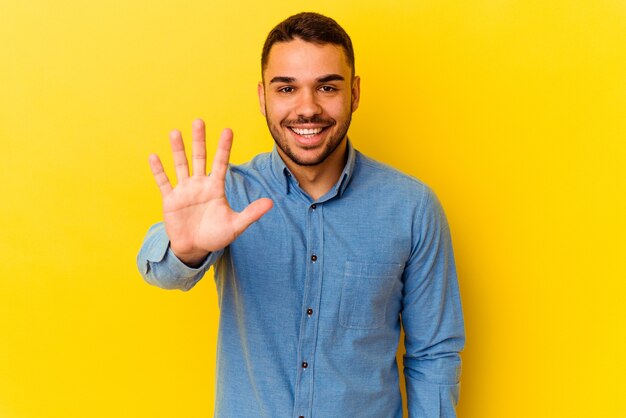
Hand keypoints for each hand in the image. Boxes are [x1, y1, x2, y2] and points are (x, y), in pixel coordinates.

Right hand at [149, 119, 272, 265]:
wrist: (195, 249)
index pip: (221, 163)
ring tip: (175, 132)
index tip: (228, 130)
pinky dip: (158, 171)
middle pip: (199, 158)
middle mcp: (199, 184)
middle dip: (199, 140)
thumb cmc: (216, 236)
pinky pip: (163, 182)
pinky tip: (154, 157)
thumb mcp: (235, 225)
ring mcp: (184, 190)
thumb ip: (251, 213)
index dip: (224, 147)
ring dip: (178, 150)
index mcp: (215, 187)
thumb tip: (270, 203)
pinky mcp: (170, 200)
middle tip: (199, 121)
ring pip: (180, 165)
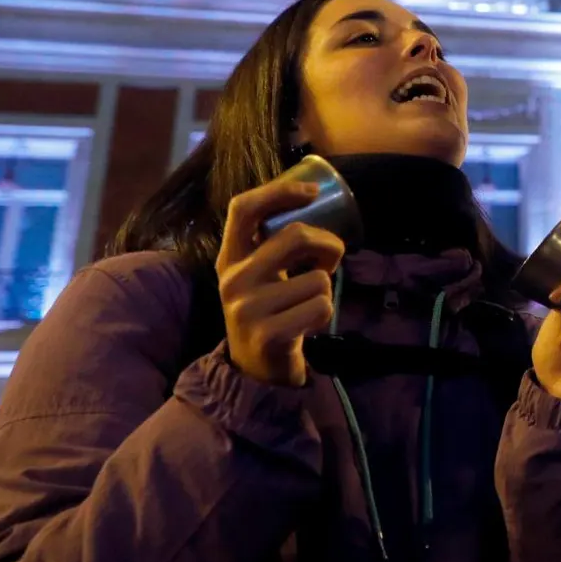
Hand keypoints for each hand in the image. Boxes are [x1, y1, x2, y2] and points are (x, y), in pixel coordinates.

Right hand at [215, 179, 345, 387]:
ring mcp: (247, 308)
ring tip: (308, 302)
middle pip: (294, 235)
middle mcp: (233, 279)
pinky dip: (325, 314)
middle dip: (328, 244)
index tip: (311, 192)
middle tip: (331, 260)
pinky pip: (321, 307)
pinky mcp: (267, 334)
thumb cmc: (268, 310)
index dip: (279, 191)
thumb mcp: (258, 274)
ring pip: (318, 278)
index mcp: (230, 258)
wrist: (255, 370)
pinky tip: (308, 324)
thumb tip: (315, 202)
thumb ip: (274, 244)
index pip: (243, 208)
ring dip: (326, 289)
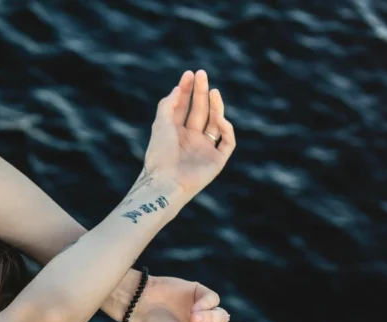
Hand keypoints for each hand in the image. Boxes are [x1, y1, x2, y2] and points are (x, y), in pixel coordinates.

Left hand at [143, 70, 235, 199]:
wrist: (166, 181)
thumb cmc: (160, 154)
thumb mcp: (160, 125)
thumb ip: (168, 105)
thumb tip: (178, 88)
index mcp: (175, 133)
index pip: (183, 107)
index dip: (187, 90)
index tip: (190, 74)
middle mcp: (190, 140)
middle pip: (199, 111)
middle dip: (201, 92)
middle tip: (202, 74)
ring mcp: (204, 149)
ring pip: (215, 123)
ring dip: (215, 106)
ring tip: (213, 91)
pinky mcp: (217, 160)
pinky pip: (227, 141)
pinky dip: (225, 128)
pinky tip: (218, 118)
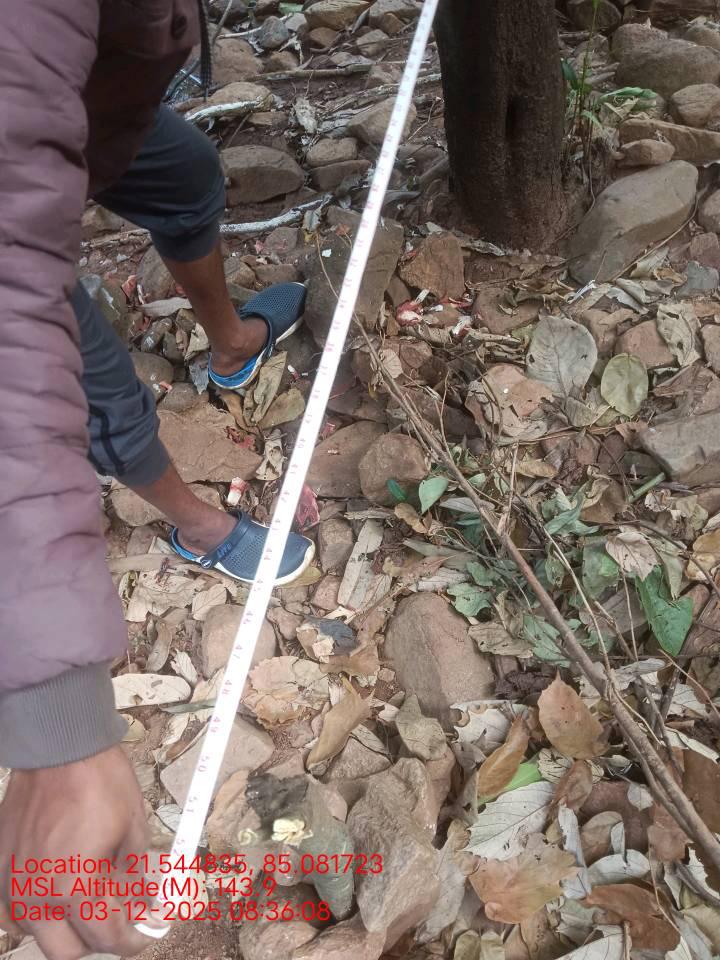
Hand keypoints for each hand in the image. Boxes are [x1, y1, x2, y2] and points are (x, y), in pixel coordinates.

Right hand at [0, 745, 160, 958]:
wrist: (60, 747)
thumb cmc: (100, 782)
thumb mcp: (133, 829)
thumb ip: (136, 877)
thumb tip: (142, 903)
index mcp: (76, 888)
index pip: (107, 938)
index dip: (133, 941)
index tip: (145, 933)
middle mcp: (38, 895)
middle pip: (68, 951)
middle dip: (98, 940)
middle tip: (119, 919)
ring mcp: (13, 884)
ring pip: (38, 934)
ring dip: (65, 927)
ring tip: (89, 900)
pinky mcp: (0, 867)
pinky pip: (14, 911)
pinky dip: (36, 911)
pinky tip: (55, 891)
※ ※ ※
• _What is being asked_
Restate the records above in full and word for word, but do not carry over any pictures.

• _Expected answer_
Hand keypoints for each hand in the image. Boxes are [x1, y1, x2, y2] and points are (x, y), in pixel coordinates.

Right hand at [149, 119, 272, 265]:
wrist: (195, 249)
index pip: (221, 163)
ring tip: (175, 132)
index tip: (228, 130)
pinky dip: (158, 171)
middle pip: (199, 158)
middle mcp: (199, 184)
middle dip: (199, 140)
thumb cmc: (216, 236)
pinky pip: (163, 182)
pinky tip: (154, 157)
thumb mcp: (235, 225)
ring mcp: (184, 190)
thumb ip: (251, 213)
index dip: (224, 147)
ring dip: (178, 150)
index mcp: (215, 187)
thumb tip: (270, 203)
pinky mcp: (170, 200)
middle tip: (199, 121)
ring pip: (180, 165)
Hand keypoints for each hand in the image. Boxes are [x1, y1, x2, y2] and points are (x, y), in pixel coordinates.

Right hand at [215, 179, 345, 387]:
ring mcp: (247, 308)
ring tip: (308, 302)
middle pip: (294, 235)
middle mcp: (233, 279)
pinky dip: (325, 314)
middle dip: (328, 244)
index tip: (311, 192)
middle tip: (331, 260)
pinky pip: (321, 307)
pinky mcp: (267, 334)
thumb cmc: (268, 310)
index dip: (279, 191)
thumb mcp: (258, 274)
ring pip: (318, 278)
index mcp: (230, 258)
wrist: (255, 370)
pinky tip: (308, 324)
thumb tip: (315, 202)
thumb ip: (274, 244)
index pip: (243, 208)
ring dip: (326, 289)
Hand keypoints for each hand in the image. Boxes are [x1, y1, x2, y2] and points are (x, y), in pixel coordinates.

Left hand at [143, 70, 235, 199]:
wrist: (166, 181)
thumb cmc: (160, 154)
thumb mcp: (160, 125)
thumb ip: (168, 105)
thumb tip: (178, 88)
index mcp: (175, 133)
index pip: (183, 107)
index dip: (187, 90)
index tip: (190, 74)
middle mcp: (190, 140)
middle pip: (199, 111)
middle dip: (201, 92)
middle tip: (202, 74)
ring mcp: (204, 149)
ring pip: (215, 123)
ring dip: (215, 106)
ring tip: (213, 91)
pinky mcp: (217, 160)
pinky pip: (227, 141)
pinky dip: (225, 128)
pinky tip: (218, 118)
Hand keypoints for each hand in the image. Boxes are [x1, y1, x2, y2] and points are (x, y), in pixel coordinates.

Right hand at [0, 745, 160, 958]:
wrist: (60, 747)
thumb cmc: (100, 782)
thumb mcp: (133, 829)
thumb ip: (136, 877)
thumb tip: (142, 903)
index mcp: (76, 888)
index pip: (107, 938)
index dip: (133, 941)
index tip: (145, 933)
middle mcp: (38, 895)
middle pip: (68, 951)
middle dip: (98, 940)
middle tip: (119, 919)
ring mcp: (13, 884)
ring pip: (38, 934)
ring dip: (65, 927)
ring tip: (89, 900)
pinky mcp: (0, 867)
pinky pip: (14, 911)
pinky dip: (36, 911)
pinky tip: (55, 891)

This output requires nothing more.